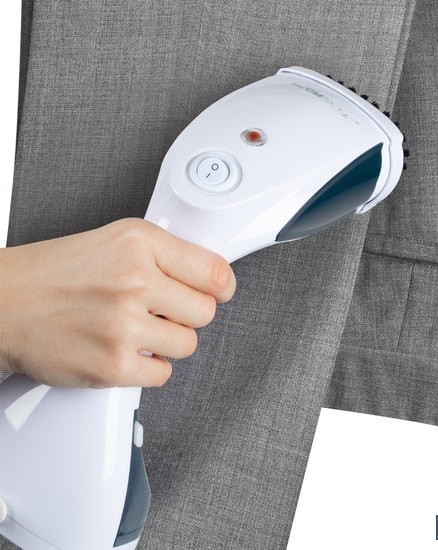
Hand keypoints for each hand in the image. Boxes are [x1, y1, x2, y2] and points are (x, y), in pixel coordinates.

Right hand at [0, 218, 235, 387]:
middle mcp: (133, 282)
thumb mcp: (117, 240)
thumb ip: (167, 255)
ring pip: (187, 345)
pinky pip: (163, 374)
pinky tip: (126, 349)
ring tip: (138, 329)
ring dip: (169, 342)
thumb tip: (212, 279)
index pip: (215, 272)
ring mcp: (123, 326)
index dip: (222, 286)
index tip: (220, 291)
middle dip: (188, 314)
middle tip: (162, 310)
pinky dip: (149, 367)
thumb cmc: (58, 272)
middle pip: (205, 312)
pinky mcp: (112, 365)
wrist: (5, 302)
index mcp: (139, 244)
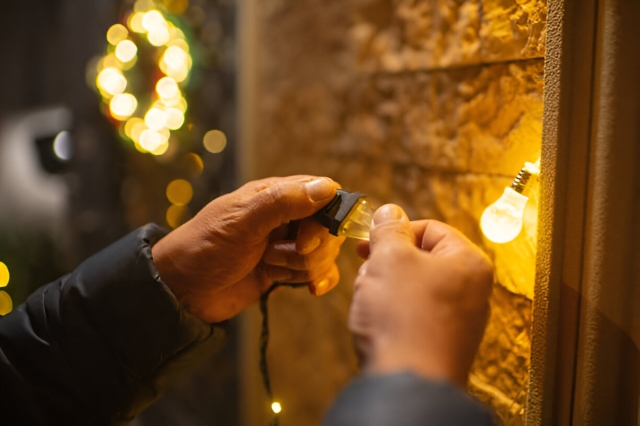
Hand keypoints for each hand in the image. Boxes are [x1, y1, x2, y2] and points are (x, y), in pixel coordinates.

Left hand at [152, 176, 344, 322]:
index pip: (324, 194)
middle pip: (327, 228)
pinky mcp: (284, 270)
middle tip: (276, 254)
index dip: (326, 218)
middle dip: (311, 248)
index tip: (305, 239)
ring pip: (323, 253)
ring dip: (303, 266)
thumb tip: (327, 188)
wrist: (183, 291)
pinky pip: (317, 272)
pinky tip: (311, 289)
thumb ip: (284, 202)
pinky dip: (318, 279)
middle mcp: (285, 217)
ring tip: (270, 267)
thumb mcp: (243, 222)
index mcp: (275, 195)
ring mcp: (286, 244)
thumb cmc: (206, 248)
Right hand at [350, 204, 492, 386]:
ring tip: (372, 304)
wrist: (407, 385)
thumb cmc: (403, 318)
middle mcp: (472, 290)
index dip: (395, 231)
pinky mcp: (442, 342)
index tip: (367, 241)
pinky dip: (393, 314)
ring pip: (413, 288)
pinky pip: (414, 315)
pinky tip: (379, 325)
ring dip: (386, 289)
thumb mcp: (390, 258)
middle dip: (388, 264)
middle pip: (421, 259)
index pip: (430, 228)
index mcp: (468, 262)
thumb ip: (389, 229)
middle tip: (368, 274)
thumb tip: (389, 212)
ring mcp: (459, 320)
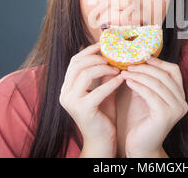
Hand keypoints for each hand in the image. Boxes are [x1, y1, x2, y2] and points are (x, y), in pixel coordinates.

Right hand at [59, 42, 124, 156]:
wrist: (102, 141)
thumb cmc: (103, 116)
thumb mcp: (102, 91)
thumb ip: (102, 75)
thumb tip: (112, 55)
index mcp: (67, 87)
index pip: (74, 61)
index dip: (89, 51)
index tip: (103, 45)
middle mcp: (65, 93)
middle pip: (78, 64)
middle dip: (97, 58)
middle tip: (113, 58)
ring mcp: (72, 102)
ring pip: (85, 73)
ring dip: (104, 68)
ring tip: (118, 69)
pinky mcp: (83, 110)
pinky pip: (98, 90)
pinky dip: (111, 83)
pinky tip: (122, 79)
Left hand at [120, 56, 187, 157]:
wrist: (140, 146)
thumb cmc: (141, 122)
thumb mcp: (145, 96)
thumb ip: (146, 81)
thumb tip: (137, 61)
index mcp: (180, 96)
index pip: (174, 71)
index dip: (159, 62)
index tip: (144, 58)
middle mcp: (181, 102)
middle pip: (165, 75)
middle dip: (145, 68)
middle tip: (129, 65)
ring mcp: (175, 109)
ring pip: (157, 84)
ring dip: (139, 75)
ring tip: (125, 72)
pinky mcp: (165, 115)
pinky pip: (150, 94)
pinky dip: (138, 85)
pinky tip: (127, 82)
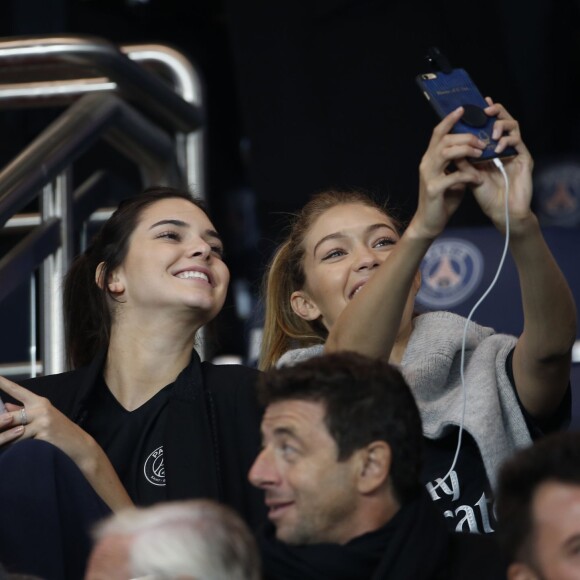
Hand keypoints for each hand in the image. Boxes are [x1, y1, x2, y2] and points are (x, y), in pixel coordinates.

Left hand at [0, 376, 96, 472]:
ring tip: (0, 442)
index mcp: (39, 402)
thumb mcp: (43, 417)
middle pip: (10, 417)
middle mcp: (41, 409)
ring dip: (4, 440)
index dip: (4, 384)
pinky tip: (14, 450)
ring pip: (13, 432)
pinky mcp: (43, 436)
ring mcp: (42, 422)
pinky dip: (14, 448)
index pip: (18, 391)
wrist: (78, 443)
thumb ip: (23, 411)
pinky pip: (21, 443)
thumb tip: (6, 406)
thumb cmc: (59, 430)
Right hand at [411, 106, 484, 239]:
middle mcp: (426, 164)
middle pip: (445, 140)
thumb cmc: (442, 200)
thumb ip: (458, 164)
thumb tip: (473, 150)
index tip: (463, 109)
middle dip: (466, 137)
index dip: (449, 120)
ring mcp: (428, 176)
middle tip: (482, 141)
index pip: (438, 133)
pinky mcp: (434, 189)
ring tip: (481, 154)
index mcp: (430, 159)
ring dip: (467, 150)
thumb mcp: (451, 177)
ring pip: (447, 152)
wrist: (429, 222)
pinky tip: (479, 179)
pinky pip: (454, 176)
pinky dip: (469, 176)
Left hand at [457, 99, 533, 233]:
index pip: (488, 127)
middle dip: (495, 112)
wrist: (502, 213)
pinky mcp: (525, 160)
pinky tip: (498, 148)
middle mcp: (505, 148)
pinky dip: (507, 142)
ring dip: (501, 125)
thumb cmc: (487, 197)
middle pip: (504, 121)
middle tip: (486, 109)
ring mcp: (516, 153)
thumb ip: (462, 162)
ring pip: (514, 127)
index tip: (473, 106)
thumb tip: (448, 146)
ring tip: (491, 133)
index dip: (482, 115)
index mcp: (491, 151)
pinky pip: (519, 143)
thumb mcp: (469, 177)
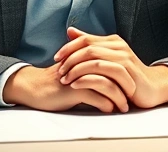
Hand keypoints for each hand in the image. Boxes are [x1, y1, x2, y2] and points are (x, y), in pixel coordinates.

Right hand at [2, 61, 129, 112]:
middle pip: (113, 72)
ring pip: (107, 84)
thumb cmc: (56, 81)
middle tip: (132, 97)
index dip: (124, 74)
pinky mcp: (73, 89)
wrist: (34, 86)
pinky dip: (105, 104)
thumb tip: (109, 78)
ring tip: (123, 106)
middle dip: (125, 86)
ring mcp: (79, 76)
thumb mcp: (75, 71)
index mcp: (86, 57)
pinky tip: (109, 109)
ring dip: (118, 97)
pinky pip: (95, 96)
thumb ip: (91, 70)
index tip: (132, 85)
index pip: (112, 62)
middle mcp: (84, 64)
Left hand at [54, 28, 167, 108]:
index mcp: (112, 41)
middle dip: (69, 59)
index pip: (85, 39)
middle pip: (87, 47)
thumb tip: (71, 31)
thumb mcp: (108, 59)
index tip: (56, 58)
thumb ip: (91, 45)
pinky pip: (103, 72)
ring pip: (93, 59)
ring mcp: (124, 58)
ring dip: (75, 69)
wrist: (153, 88)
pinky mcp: (127, 72)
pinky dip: (86, 78)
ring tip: (64, 79)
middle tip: (58, 71)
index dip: (68, 47)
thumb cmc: (128, 76)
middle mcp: (118, 46)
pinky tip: (76, 85)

----

Exercise instructions
Transcribe all records verbatim, no pictures.

Solved exercise
Hand keypoints for each hand in the image. Boxes are [x1, y1, x2, y2] and points are (x, y), in pixel coordinates.

Right hand at [0, 218, 235, 387]:
middle mcp: (133, 282)
thumb mcp: (117, 240)
thumb ip: (167, 255)
ring pip: (187, 345)
pinky pip: (163, 374)
pinky tip: (126, 349)
ring tip: (138, 329)
ring dip: (169, 342)
thumb tip: (212, 279)
index pip: (215, 272)
ring mcp: (123, 326)
index dip: (222, 286)
index tip: (220, 291)
middle dip: (188, 314)
middle tip: (162, 310)
pinky dip: (149, 367)
thumb cmc: (58, 272)
middle pip: (205, 312)
pinky mcp: (112, 365)
wrist: (5, 302)
index mcp: (139, 244)
Hand keypoints for each hand in the image. Boxes are [x1, y1, x2, y2] and points are (x, y), in pixel coordinates.

Left hand at [152, 176, 344, 322]:
index pip: (324, 194)
middle pip: (327, 228)
pinky mcp: (284, 270)
middle tip: (276, 254)
index dip: (326, 218)
middle dip: (311, 248)
index tip: (305, 239)
ring pip: (323, 253)
ring dip: (303, 266)
thumb tip: (327, 188)
wrist: (183, 291)
pinky pip: (317, 272)
pinky tip: (311, 289)
thumb ip: (284, 202)
pinky dip: (318, 279)
middle mcp: (285, 217)
ring tip: (270, 267)
thumb mcp: (243, 222)
index mcp: (275, 195)
ring mcp: (286, 244)
thumb cmc: (206, 248)
Right hand at [350, 204, 492, 386]:
ring tip: (372, 304)
wrist: (407, 385)
thumb cmc: (403, 318)
middle mcp: (472, 290)
index dip: (395, 231)
pinky mcp: (442, 342)
index tip: (367, 241)
pinky dip: (393, 314)
ring pip: (413, 288)
pinky pip: (414, 315)
pinky tip: (379, 325)
ring dip: (386, 289)
thumb mcp: (390, 258)
middle dip: (388, 264)
middle pip: (421, 259)
index pip: (430, 228)
index mcp: (468, 262)
thumb ip: (389, 229)
middle tip: (368, 274)
thumb tip: (389, 212)
ring mcp: (459, 320)
Hand keypoints for each hand in the image. Boxes are [x1, y1, x2, y2] and points are (x, y), in pixel coordinates.

Right hand at [59, 42, 124, 156]:
wrist: (102, 141)
thumb cmc: (103, 116)
thumb mcp: (102, 91)
thumb ip: (102, 75)
thumb tip: (112, 55)
index mcp: (67, 87)
index pip: (74, 61)
index dip: (89, 51)
index tip: (103, 45)
middle mcp: (65, 93)
middle pip: (78, 64)
middle dip: (97, 58)
middle tip: (113, 58)
ring mcp: (72, 102)
ring pip: (85, 73)
ring dip: (104, 68)
ring tip: (118, 69)
pinky mcp: (83, 110)
pinky pip: (98, 90)
pinky dip: (111, 83)
pinky tip: (122, 79)
Left hand at [120, 56, 187, 157]:
wrist: (140, 146)
thumb cmc: (141, 122)
thumb mcp: (145, 96)
thumb ip: (146, 81)
thumb tip: (137, 61)
index mcp: (180, 96)
index pip: (174, 71)
index dip: (159, 62)
index tip: (144, 58)
middle mcp: (181, 102)
middle pip: (165, 75)
middle dip: (145, 68)
middle tip: (129, 65)
ring mcp: (175, 109)
ring pip: (157, 84)
ring dip: (139, 75)
ring tip: (125, 72)
pinky mcp: (165, 115)
pinky pip: (150, 94)
pinky dip: (138, 85)
pinky tip: (127, 82)
Hand keypoints for each hand in the image. Boxes are [x1, y1, x2, y2] and points are (x, y), in pixel coordinates.

Left hand at [0, 376, 96, 472]:
ring tip: (0, 442)
index mcp: (39, 402)
thumb mcp: (43, 417)
middle pip: (10, 417)
middle mcp: (41, 409)
ring dip: (4, 440)
index dip: (4, 384)
pinky tip: (14, 450)
ring pip: (13, 432)
pinky mcp: (43, 436)
ring mcp: (42, 422)
pinky dip: (14, 448)
index pip: (18, 391)
wrist: (78, 443)
thumb ip: (23, 411)
pinky pip: (21, 443)
thumb tip: (6, 406)
thumb cmc: (59, 430)
Right hand at [411, 106, 484, 239]:
middle mcp: (426, 164)
middle pip: (445, 140)
thumb cmc: (442, 200)
thumb ip: (458, 164)
thumb tip: (473, 150)
index tip: (463, 109)
middle dip: (466, 137)
index dip: (449, 120)
ring mcp: (428, 176)
middle tip: (482, 141)
index pip: (438, 133)
pinky mcp: (434, 189)
ring tip: (481, 154)
index mcp: (430, 159)
ring dip: (467, 150)
thumb mcp: (451, 177)
ring pip: (447, 152)
wrist: (429, 222)
pinky tip: (479, 179)
pinky pip: (454, 176)
pinky dip: (469, 176)
Left hand at [457, 99, 533, 233]:
index pip: (488, 127)
middle dip: (495, 112)
wrist: (502, 213)
pinky mcp: (525, 160)
pinky tip: (498, 148)
middle mcp: (505, 148)
pinky dip: (507, 142)
ring dip: (501, 125)
thumb cmc: (487, 197)
middle pip: (504, 121)
middle tip: (486, 109)
ring mcp: (516, 153)
thumb ip: (462, 162)
ring pip: (514, 127)
index tip: (473, 106)
thumb tip: (448, 146)
ring tip: (491, 133)
index dip: (482, 115)
index mcp: (491, 151)
pinky pip: (519, 143)
thumb mcp: (469, 177)
Hand keypoints for each hand in the image. Boxes are [x1, y1, x2, y2] and points are (x, y), in pixel coordinates.

Right hand at [2, 61, 129, 112]:
middle pip: (113, 72)
ring pip: (107, 84)
thumb cmc: (56, 81)
middle tip: (132, 97)
index dip: (124, 74)
pinky mcp: (73, 89)
wrist: (34, 86)
pinky dip: (105, 104)
thumb tip: (109, 78)
ring tip: (123, 106)
middle dip: (125, 86)
ring mcp: (79, 76)
thumb mcp: (75, 71)
index mcp: (86, 57)
pinky tip: (109, 109)
ring dip: (118, 97)
pinky pip: (95, 96)
thumb ip: (91, 70)
index tip: (132, 85)
index pip: (112, 62)
middle mcp: (84, 64)
Left hand at [54, 28, 167, 108]:
index mcp: (112, 41)
middle dip: (69, 59)
index pip: (85, 39)
middle pip: (87, 47)
thumb tip: (71, 31)
thumb mcp: (108, 59)
index tip: (56, 58)
thumb ip: (91, 45)
pinky pip: (103, 72)
ring pip: (93, 59)
ring mcp: (124, 58)
ring dip: (75, 69)
wrist: (153, 88)
pinky mcp: (127, 72)
pinky dip: (86, 78)
ring tip: (64, 79)
middle tip: (58, 71)
index dip: (68, 47)
thumb cmc: (128, 76)
middle mcp: (118, 46)
pinky tip: (76, 85)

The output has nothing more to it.